Tonight is time for the big reveal.

The stakes are high.

His continued leadership of the party could also potentially be on the line.

The party officer team has the power to approve the deal and end the DUP boycott of devolution

Mr Donaldson will hope that the 120 members of the DUP executive like what they hear and endorse his chosen direction of travel, which appears to be a return to Stormont.

However, it is known that some members, including MPs and Assembly members, have grave concerns that the reported deal does not go far enough because it offers modifications of the Irish Sea border, not its removal.

The location of the meeting is being kept under wraps to reduce the possibility of unionist and loyalist opponents of the reported deal mounting a protest in an effort to put pressure on those attending.

Earlier this afternoon, Mr Donaldson briefed the party’s elected Stormont Assembly members and then met his team of MPs and members of the House of Lords at DUP headquarters in east Belfast.

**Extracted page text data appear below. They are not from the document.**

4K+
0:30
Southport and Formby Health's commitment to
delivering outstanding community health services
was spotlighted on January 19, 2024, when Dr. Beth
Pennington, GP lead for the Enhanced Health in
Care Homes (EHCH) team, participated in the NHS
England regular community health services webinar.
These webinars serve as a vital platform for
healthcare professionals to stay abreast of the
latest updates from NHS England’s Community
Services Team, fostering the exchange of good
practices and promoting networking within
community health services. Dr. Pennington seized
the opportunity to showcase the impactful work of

But there are no plans at this stage for the DUP’s key decision-making body, the 12 strong party officer team, to meet today.

Only that group, elected by the executive, has the power to approve the deal and end its boycott of devolution.

It is unclear whether the party officer team met over the weekend in advance of tonight’s gathering.

Mr Donaldson is expected to speak to the media after the executive meeting.

The expectation is that he will signal an intention to return to devolution, but could use the opportunity to put pressure on the British government and the EU to make further concessions to help complete the journey.

That could all change if the progress he outlines during the meeting is deemed insufficient and a sizeable number of delegates indicate their opposition.

In that case a desire to maintain party unity could trump all.